◆ CONSIGNE ◆
Rédigez la suite du texte sur les guerres de Vendée, en reprenant le récit juste après sa dernière phrase.

◆ TEXTE RETENU ◆
---*---

La revanche des royalistes


            Un bilan exact des victimes dans les deux camps est impossible à établir, faute de sources fiables. Les estimations les plus hautes font état de 600 000 morts, les plus basses de 120 000. A elles seules, les colonnes infernales de Turreau auraient fait environ 30 à 40.000 victimes. Un bilan récent des pertes humaines en Vendée militaire, du à Jacques Hussenet, en 2007, évoque 170.000 morts. Les pertes de l’armée républicaine se monteraient entre 26 et 37.000 hommes (pour 130 à 150.000 hommes engagés).

            Ce qui ressort de ces 20 années de luttes, ce sont, malgré les défaites subies et les pertes humaines, les succès obtenus. Si l’on se souvient que les paysans s’étaient levés, non pour restaurer la monarchie, mais pour rétablir leurs autels, on peut alors affirmer qu’ils ont obtenu gain de cause.

            Dès février 1795, au traité de la Jaunaye, les Vendéens obtenaient de la République la liberté du culte, le retour de leurs prêtres, la remise des impôts et l’abandon de la conscription, tout ce pourquoi ils s’étaient soulevés moins de deux ans auparavant. En avril, les chouans obtenaient la même chose au traité de La Mabilais.

            Même si la République imposa certains retours en arrière, ces acquits furent rendus définitifs par Bonaparte, en janvier 1800, à l’issue de la troisième guerre de Vendée. En 1801, un Concordat fut négocié entre Bonaparte et le pape Pie VII par l’intermédiaire de l’abbé Bernier, un ancien membre du conseil royaliste de Châtillon, qui fut aussi l’aumônier de Stofflet. Le pape ratifia le Concordat le 15 août 1801. Ce qui ramena en France une paix religieuse durable.

            Et puisque nous commémorons cette année le bicentenaire de la bataille de Waterloo qui eut lieu le 18 juin 1815, je finirai cet exposé en rappelant qu’une ultime levée d’armes des Vendéens, celle que l’on a nommée la 4e guerre de Vendée, contribua une fois encore à infléchir le cours de notre Histoire.

            Le 1er mars 1815, Napoléon, échappé de l’ile d’Elbe, débarque au golfe juan. L’armée, l’administration et la ville de Paris se rallient à son régime et le roi Louis XVIII et sa cour se voient contraints de prendre le large et de s’exiler à Gand. Alors que la province demeure dans une prudente expectative, seules les anciennes régions de Vendée et de chouannerie prennent fait et cause pour les Bourbons. Conscients que le retour de l’Empereur ne va pas manquer de susciter une nouvelle guerre et aussi que, par sa faute, la conscription va encore moissonner en pure perte leur belle jeunesse, 25.000  paysans vendéens et 20.000 chouans répondent, une fois de plus, à l’appel de leurs chefs.

            Les anciens compagnons de La Rochejaquelein et de Cadoudal qui sont encore en vie, vont alors, au-dessus de leur cheminée, décrocher leurs fusils. Et les lys de la royauté refleurissent, portés par des chefs de légende : Sapinaud, d’Autichamp, Suzannet, Caillaud, Grisolles, Bourmont, d’Andigné et Cady.

---*---

◆ MATÉRIEL FOURNI ◆
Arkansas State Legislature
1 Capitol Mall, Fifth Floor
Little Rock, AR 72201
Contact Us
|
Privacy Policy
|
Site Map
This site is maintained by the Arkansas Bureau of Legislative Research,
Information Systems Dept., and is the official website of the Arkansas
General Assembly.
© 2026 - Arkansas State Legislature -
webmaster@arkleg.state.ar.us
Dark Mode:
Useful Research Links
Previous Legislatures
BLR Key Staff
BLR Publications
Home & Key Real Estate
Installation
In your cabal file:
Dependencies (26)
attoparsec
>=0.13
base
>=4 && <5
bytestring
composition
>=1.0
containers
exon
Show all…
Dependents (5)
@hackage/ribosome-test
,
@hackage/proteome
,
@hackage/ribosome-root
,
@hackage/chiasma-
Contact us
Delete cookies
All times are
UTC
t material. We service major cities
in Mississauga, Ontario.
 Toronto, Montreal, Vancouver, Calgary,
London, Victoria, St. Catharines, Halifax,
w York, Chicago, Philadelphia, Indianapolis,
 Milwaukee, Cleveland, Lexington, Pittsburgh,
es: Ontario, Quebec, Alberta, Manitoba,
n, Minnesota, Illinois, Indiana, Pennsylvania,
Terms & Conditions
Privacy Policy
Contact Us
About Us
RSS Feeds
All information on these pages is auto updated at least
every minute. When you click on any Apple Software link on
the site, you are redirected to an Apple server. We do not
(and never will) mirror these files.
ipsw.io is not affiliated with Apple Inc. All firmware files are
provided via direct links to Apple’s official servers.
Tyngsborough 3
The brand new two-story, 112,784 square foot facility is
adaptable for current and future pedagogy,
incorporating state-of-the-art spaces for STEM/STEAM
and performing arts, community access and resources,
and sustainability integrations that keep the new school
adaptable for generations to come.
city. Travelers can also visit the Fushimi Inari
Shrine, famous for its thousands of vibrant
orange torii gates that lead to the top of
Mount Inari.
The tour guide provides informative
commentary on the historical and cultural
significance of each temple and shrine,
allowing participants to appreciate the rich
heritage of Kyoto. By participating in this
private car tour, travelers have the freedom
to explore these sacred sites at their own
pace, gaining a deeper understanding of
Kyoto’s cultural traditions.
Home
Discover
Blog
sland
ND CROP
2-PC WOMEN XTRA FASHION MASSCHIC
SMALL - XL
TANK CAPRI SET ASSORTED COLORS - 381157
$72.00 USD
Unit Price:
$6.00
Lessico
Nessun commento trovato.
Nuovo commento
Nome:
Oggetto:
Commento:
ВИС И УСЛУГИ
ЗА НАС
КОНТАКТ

---*---

◆ CORRIGÉ ◆
            Quant à ceux qui sont morts, leurs noms vénérés flottent encore, comme des bannières, au-dessus des armées, car MM. Louis et Auguste de La Rochejaquelein, Joseph de Cadoudal, Jacques de Cathelineau et Ludovic de Charette ont répondu présents à l’appel de la fidélité…

            Tant pis si les succès militaires ne furent pas au rendez-vous ! Tant pis si des hommes braves, comme Louis de La Rochejaquelein, Ludovic de Charette et Constant de Suzannet, y laissèrent la vie. Car les Vendéens et les chouans étaient parvenus à empêcher la conscription dans leurs départements. Mieux encore, ils étaient parvenus à fixer sur place plus de 20.000 soldats des troupes napoléoniennes. Et ce manque à gagner en hommes pour Napoléon pesa d’un poids décisif dans la balance de Waterloo !

            Sol de Grisolles, l’ancien chef de division de Cadoudal, l’ancien conspirateur de 1804 qui avait passé 10 ans dans les geôle impériale, put ainsi, en juillet, entrer en vainqueur dans Vannes, cette ville pataude qui vit périr le marquis de Sombreuil et que Georges, son ancien compagnon d’armes, n’était jamais parvenu à conquérir. Quelle revanche !

            Après la seconde abdication de l’Empereur, ces armées royalistes, par seul le fait d’avoir pris les armes pour le Roi durant les Cent Jours, permirent aux diplomates français de faire admettre le roi Louis XVIII à la table des négociations, en tant que belligérant à part entière dans la coalition. Notre pays y gagna un raccourcissement de son temps d’occupation par les armées alliées.

            Ce furent encore ces armées royales en armes qui mirent un frein aux pillages des Prussiens à l’été 1815, en arrêtant leurs convoitise à la frontière de la Bretagne et de la Vendée militaire.

            A cette occasion, un fait émouvant est à signaler. Alors que les troupes impériales, commandées par le maréchal Davout et le général Lamarque étaient acculées à la Loire par l’avance des troupes de la coalition, les chefs royalistes leur firent savoir que, Français eux aussi, ils étaient prêts à se joindre à leurs adversaires de la veille pour faire face à l’invasion de leur patrie.

            C’est ainsi que se forge une nation, par la volonté de certains hommes unis par la fidélité, l’honneur et l’héroïsme dans l’épreuve des combats !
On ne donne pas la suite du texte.